O julgamento foi realizado por videoconferência, já que o réu se encontrava em São Paulo, onde respondia ao processo em liberdade. Além dele, outras duas pessoas também são rés no caso: uma responsável por registrar as imagens e outra apontada como mandante da execução.
Segundo o promotor Audo Rodrigues, as investigações revelaram que a vítima foi morta por não cumprir um toque de recolher imposto por uma facção criminosa. O Ministério Público sustentou que o homicídio foi triplamente qualificado.
Defesa alegou insanidade mental
Durante a tramitação do processo, a defesa apresentou laudos assinados por três psiquiatras e uma psicóloga, alegando que Joildo sofria de transtornos mentais. No entanto, o júri rejeitou a tese, acatando a posição do Ministério Público de que os documentos se baseavam apenas nas declarações do próprio réu, sem análise consistente das provas.
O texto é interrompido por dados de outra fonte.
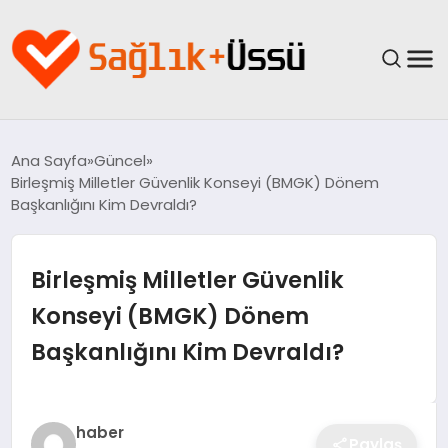
ANASAYFA
Ana Sayfa
Güncel
Birleşmiş Milletler Güvenlik Konseyi (BMGK) Dönem
YAŞAM
Başkanlığını Kim Devraldı?
SAĞLIK
Birleşmiş Milletler Güvenlik
GÜNCEL
Konseyi (BMGK) Dönem
Başkanlığını Kim Devraldı?
SPOR & FITNESS
BESLENME
haber
Paylaş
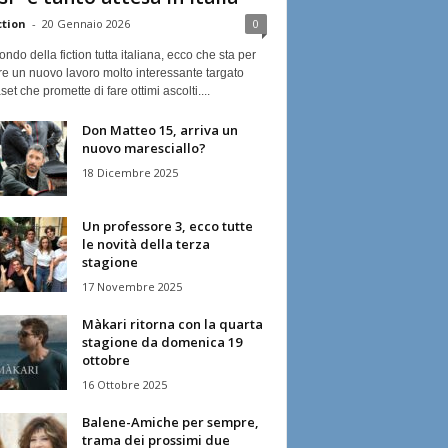
ction
-
20 Gennaio 2026
0
ndo della fiction tutta italiana, ecco che sta per
re un nuovo lavoro molto interessante targato
et che promette di fare ottimi ascolti....
Don Matteo 15, arriva un
nuovo maresciallo?
18 Dicembre 2025
Un professore 3, ecco tutte
le novità della terza
stagione
17 Novembre 2025
Màkari ritorna con la quarta
stagione da domenica 19
ottobre
16 Ottobre 2025
Balene-Amiche per sempre,
trama dei prossimi due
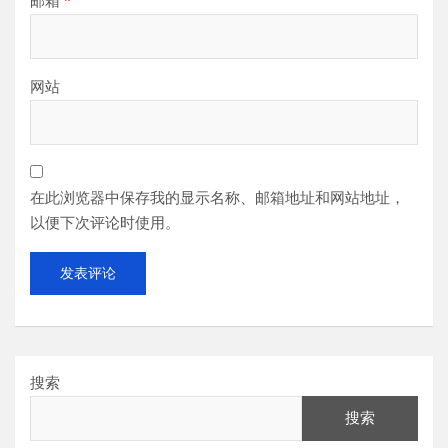
邮箱
*
网站
在此浏览器中保存我的显示名称、邮箱地址和网站地址，
以便下次评论时使用。
搜索
搜索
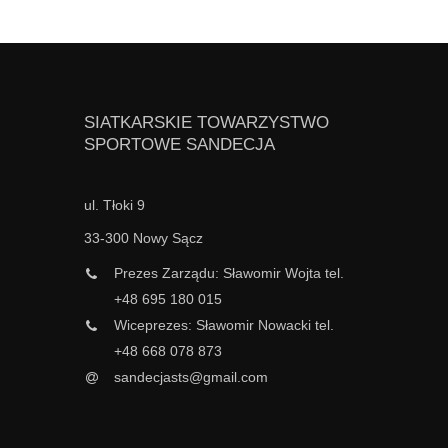
SIATKARSKIE TOWARZYSTWO
SPORTOWE SANDECJA
ul. Tłoki 9
33-300 Nowy Sącz
Prezes Zarządu: Sławomir Wojta tel.
+48 695 180 015
Wiceprezes: Sławomir Nowacki tel.
+48 668 078 873
sandecjasts@gmail.com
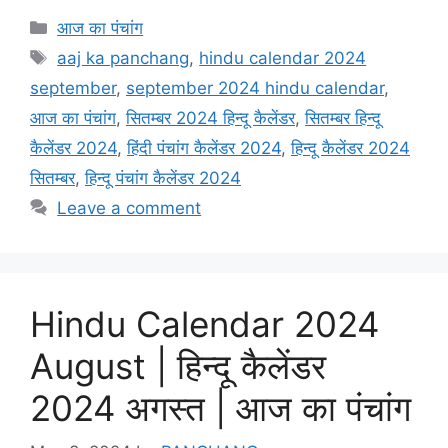
k
p
Categories
आज का पंचांग
Tags
aaj ka panchang
,
hindu calendar 2024
september
,
september 2024 hindu calendar
,
आज का पंचांग
,
सितम्बर 2024 हिन्दू कैलेंडर
,
सितम्बर हिन्दू
कैलेंडर 2024
,
हिंदी पंचांग कैलेंडर 2024
,
हिन्दू कैलेंडर 2024
सितम्बर
,
हिन्दू पंचांग कैलेंडर 2024
Leave a comment
Hindu Calendar 2024
August | हिन्दू कैलेंडर
2024 अगस्त | आज का पंचांग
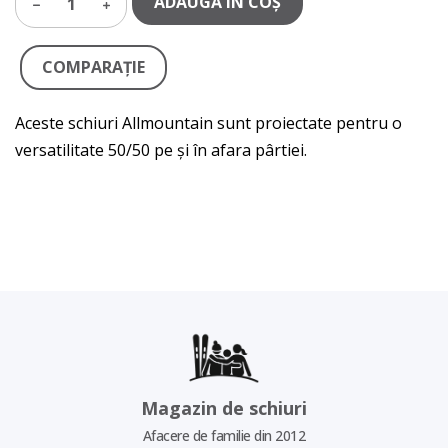
ADAUGĂ IN COŞ
1
COMPARAŢIE
Aceste schiuri Allmountain sunt proiectate pentru o
versatilitate 50/50 pe și în afara pârtiei.
Magazin de schiuri
Afacere de familie din 2012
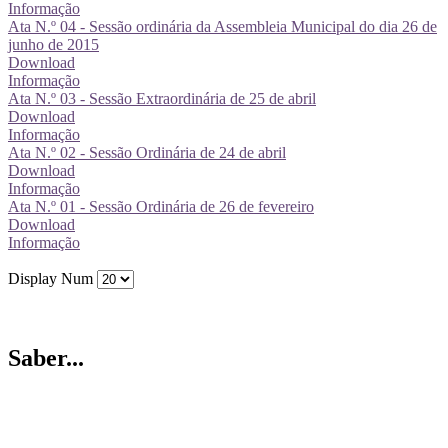
Informação
Ata N.º 04 - Sessão ordinária da Assembleia Municipal do dia 26 de
junho de 2015
Download
Informação
Ata N.º 03 - Sessão Extraordinária de 25 de abril
Download
Informação
Ata N.º 02 - Sessão Ordinária de 24 de abril
Download
Informação
Ata N.º 01 - Sessão Ordinária de 26 de fevereiro
Download
Informação
Display Num
Saber...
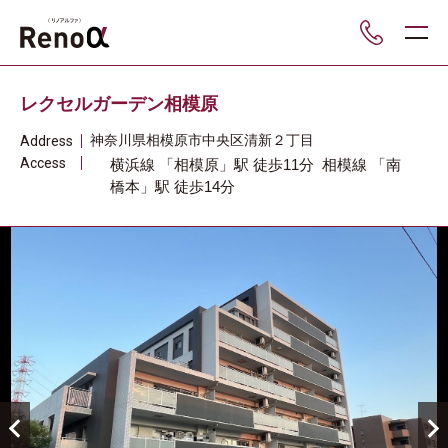
___
レクセルガーデン相模原
神奈川県
相模原市中央区
清新２丁目
Address
Access
横浜線
「相模原」駅
徒歩11分
相模線
「南
橋本」駅
徒歩14分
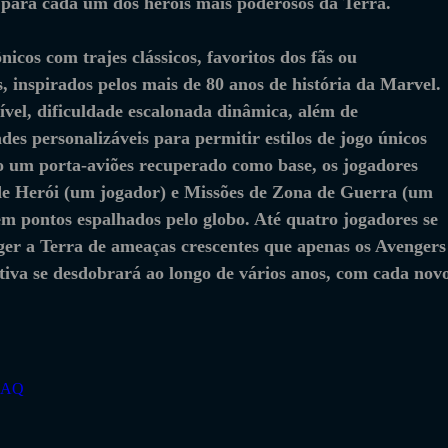
o para cada um dos heróis mais poderosos da Terra. 
nicos com trajes clássicos, favoritos dos fãs ou 
, inspirados pelos mais de 80 anos de história da Marvel. 
ível, dificuldade escalonada dinâmica, além de 
es personalizáveis para permitir estilos de jogo únicos 
o um porta-aviões recuperado como base, os jogadores 
de Herói (um jogador) e Missões de Zona de Guerra (um 
em pontos espalhados pelo globo. Até quatro jogadores se 
er a Terra de ameaças crescentes que apenas os Avengers
iva se desdobrará ao longo de vários anos, com cada novo
m0AQ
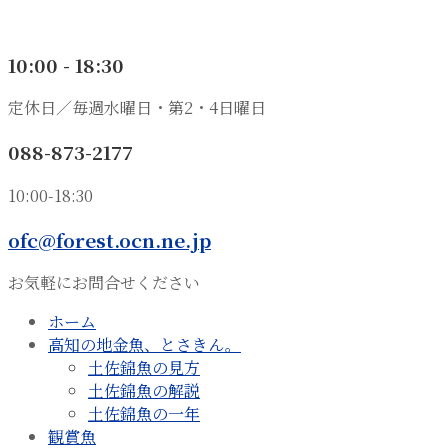
10:00 - 18:30
定休日／毎週水曜日・第2・4日曜日
088-873-2177
10:00-18:30
ofc@forest.ocn.ne.jp
お気軽にお問合せください
ホーム
高知の地金魚、とさきん。
土佐錦魚の見方
土佐錦魚の解説
土佐錦魚の一年
観賞魚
“O acusado confessou o crime afirmando que só o cometeu porque temia ser morto, mas as imagens demonstram que ele tinha plena consciência da ação criminosa”, destacou o promotor, que ainda criticou os laudos apresentados pela defesa.
Filmagem enviada a traficante
De acordo com a acusação, o vídeo do homicídio foi enviado ao líder da facção criminosa como prova do cumprimento da ordem. “Esse crime deixou uma marca de violência em Amélia Rodrigues. O Estado não pode conviver com tamanha brutalidade, e por isso as autoridades se empenharam desde o início para esclarecer os fatos e efetuar as prisões”, acrescentou o promotor.
Joildo chegou a ser preso logo após o crime, em Iaçu, mas teve a prisão preventiva revogada posteriormente, mudando-se para São Paulo. Após a condenação, a Justiça expediu novo mandado de prisão para início do cumprimento da pena.
Réu confesso e recurso da defesa
Ao ser preso em flagrante, Joildo confessou que tinha uma dívida de drogas e que o líder da facção ordenou a execução porque a vítima desrespeitou o toque de recolher, permanecendo em um imóvel ouvindo música.
Os advogados de defesa, Armênio Seixas e Gabriel Neves, afirmaram que vão recorrer da decisão junto ao Tribunal de Justiça da Bahia. “Foi um processo difícil. A inimputabilidade, sustentada por quatro laudos profissionais, não foi aceita pelo júri. Entendemos que a condenação contrariou as provas apresentadas e vamos buscar a reforma da sentença em segunda instância”, disse Seixas.